The report explains that a super priority lien is a category of lien that, under Nevada law, is given a higher priority than all other types of liens. When it comes to HOA assessment liens, a super priority lien refers to that portion of a homeowner association lien that is given higher priority than even the holder of the first mortgage, placing the interest of the HOA in front of the first mortgage. When an HOA forecloses via a super priority lien, it may, in some cases, eliminate the first mortgage on the home.
For example, in Nevada, the state Supreme Court has ruled that an HOA super priority lien can extinguish a first deed of trust in a foreclosure. An example of this would be a scenario involving a homeowner who defaults on HOA dues, and instead of the lender initiating foreclosure proceedings, the HOA does so, and typically sells the property at auction as a bank would. Because the HOA has super priority status, the winning bidder for the home pays the HOA its back dues. Then, under Nevada law, all the remaining debts are extinguished. The lender who financed the mortgage on the home gets nothing, the report explains. Losses endured by the lender usually far exceed those of the HOA.
NVAR’s report found that 77 percent of all Nevadans surveyed oppose HOAs having the power to foreclose on homes over unpaid association dues. In addition, 82 percent of all respondents think that the mortgage lender should be paid first, not the HOA.
According to the survey, 44 percent of all Nevadans had an unfavorable view of HOAs, compared to 29 percent who had a favorable opinion.
The report examined 611 HOA foreclosures recorded in Clark County between Jan. 1, 2013 and June 30, 2016, plus another 71 HOA foreclosures recorded in Washoe County during this same time. It found that HOA foreclosures spiked following a landmark 2014 lawsuit between U.S. Bank and SFR Investments before starting to decline in December of 2014. Since then, the report said HOA foreclosures in Nevada “have settled at around 10 per month.”

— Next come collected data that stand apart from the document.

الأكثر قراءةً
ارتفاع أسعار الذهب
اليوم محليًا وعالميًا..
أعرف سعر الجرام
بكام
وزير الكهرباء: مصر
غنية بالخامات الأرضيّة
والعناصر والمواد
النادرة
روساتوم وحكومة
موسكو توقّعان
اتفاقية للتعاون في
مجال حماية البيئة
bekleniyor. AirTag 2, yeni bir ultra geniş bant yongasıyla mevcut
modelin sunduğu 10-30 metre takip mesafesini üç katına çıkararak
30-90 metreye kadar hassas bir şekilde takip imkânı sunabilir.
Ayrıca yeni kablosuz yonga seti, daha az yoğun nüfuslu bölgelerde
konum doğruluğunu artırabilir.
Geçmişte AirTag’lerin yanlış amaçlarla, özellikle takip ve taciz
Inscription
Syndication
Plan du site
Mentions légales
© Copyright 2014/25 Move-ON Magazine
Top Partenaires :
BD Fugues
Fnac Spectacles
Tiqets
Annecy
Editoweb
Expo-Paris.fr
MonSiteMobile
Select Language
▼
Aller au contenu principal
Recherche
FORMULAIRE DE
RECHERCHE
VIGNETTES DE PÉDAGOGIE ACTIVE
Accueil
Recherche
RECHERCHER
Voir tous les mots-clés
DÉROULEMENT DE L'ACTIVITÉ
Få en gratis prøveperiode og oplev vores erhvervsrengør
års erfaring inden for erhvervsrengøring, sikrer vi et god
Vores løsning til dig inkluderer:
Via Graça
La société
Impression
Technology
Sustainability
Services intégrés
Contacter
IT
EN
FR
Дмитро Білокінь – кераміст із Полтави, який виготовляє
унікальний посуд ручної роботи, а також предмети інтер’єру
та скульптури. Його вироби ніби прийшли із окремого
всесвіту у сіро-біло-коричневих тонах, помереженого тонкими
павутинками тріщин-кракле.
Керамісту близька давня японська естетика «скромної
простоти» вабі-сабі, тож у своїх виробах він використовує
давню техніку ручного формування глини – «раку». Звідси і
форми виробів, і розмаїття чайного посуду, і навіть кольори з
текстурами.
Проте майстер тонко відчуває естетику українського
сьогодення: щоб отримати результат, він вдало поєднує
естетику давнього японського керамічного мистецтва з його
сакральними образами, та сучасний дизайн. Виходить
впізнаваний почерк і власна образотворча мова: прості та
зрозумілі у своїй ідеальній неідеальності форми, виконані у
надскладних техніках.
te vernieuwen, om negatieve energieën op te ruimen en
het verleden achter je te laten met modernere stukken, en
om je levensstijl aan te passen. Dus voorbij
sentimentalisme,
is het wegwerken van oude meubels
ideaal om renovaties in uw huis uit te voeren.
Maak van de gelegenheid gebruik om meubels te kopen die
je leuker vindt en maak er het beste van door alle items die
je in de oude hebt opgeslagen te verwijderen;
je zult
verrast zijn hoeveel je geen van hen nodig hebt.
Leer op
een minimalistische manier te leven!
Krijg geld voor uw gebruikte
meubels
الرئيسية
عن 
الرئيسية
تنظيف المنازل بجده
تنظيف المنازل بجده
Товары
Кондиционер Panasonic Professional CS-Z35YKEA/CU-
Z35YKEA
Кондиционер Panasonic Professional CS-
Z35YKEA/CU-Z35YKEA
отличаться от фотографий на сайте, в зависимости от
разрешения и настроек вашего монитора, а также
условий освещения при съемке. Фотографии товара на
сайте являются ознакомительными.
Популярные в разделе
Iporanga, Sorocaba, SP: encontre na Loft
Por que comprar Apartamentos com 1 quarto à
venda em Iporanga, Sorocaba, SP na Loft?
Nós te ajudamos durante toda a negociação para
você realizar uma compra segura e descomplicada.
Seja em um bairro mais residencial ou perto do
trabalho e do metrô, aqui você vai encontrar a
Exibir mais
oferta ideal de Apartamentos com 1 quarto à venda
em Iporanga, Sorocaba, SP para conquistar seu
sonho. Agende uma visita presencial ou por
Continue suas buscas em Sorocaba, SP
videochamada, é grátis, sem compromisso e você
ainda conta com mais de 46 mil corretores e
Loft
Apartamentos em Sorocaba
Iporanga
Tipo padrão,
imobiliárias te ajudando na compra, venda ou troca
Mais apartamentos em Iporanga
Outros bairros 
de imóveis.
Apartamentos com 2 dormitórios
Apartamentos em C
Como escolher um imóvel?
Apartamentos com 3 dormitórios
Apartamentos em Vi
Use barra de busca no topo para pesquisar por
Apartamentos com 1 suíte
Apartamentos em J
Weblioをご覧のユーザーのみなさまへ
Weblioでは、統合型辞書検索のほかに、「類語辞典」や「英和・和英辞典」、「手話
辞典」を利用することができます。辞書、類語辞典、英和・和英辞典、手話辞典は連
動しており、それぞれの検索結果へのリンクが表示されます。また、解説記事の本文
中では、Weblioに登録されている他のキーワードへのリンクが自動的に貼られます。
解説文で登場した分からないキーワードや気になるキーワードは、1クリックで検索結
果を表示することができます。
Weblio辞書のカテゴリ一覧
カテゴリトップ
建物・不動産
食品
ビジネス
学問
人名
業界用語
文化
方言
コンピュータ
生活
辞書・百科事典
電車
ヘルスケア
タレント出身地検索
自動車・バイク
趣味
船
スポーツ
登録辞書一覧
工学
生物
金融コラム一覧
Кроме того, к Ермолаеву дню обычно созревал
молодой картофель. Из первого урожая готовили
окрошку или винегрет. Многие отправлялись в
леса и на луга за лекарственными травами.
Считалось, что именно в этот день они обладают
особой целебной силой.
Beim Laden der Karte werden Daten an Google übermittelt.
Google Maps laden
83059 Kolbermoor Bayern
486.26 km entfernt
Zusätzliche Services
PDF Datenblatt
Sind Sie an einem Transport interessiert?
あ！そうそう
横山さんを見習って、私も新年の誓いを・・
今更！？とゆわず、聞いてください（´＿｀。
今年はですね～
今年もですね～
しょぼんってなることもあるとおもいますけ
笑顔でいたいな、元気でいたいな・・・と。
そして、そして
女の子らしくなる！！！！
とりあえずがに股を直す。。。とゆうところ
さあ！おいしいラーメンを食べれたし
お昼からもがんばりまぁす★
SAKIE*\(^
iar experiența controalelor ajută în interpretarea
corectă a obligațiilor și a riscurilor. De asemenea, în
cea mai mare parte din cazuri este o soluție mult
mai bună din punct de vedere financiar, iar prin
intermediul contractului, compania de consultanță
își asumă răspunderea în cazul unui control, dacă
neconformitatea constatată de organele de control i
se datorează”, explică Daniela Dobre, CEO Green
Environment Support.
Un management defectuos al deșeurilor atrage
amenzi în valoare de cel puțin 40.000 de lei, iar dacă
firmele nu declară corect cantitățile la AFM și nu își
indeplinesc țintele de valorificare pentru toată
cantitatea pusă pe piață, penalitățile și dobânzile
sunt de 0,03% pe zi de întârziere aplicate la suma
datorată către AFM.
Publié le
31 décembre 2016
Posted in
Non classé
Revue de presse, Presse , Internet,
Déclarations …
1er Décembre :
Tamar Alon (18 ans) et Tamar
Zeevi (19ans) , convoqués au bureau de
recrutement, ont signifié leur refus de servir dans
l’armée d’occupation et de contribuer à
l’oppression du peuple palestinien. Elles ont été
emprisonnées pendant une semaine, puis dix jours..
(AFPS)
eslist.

Unlike past NVAR reports on issues important to the state and its homeowners – such as NVAR’s award-winning “Face of Foreclosure” series released to coincide with past sessions of the Nevada Legislature – Martin said this NVAR report is not recommending specific changes to state law. Instead, he said NVAR leaders hope this year’s report educates and informs state lawmakers, government leaders and others about this complex issue.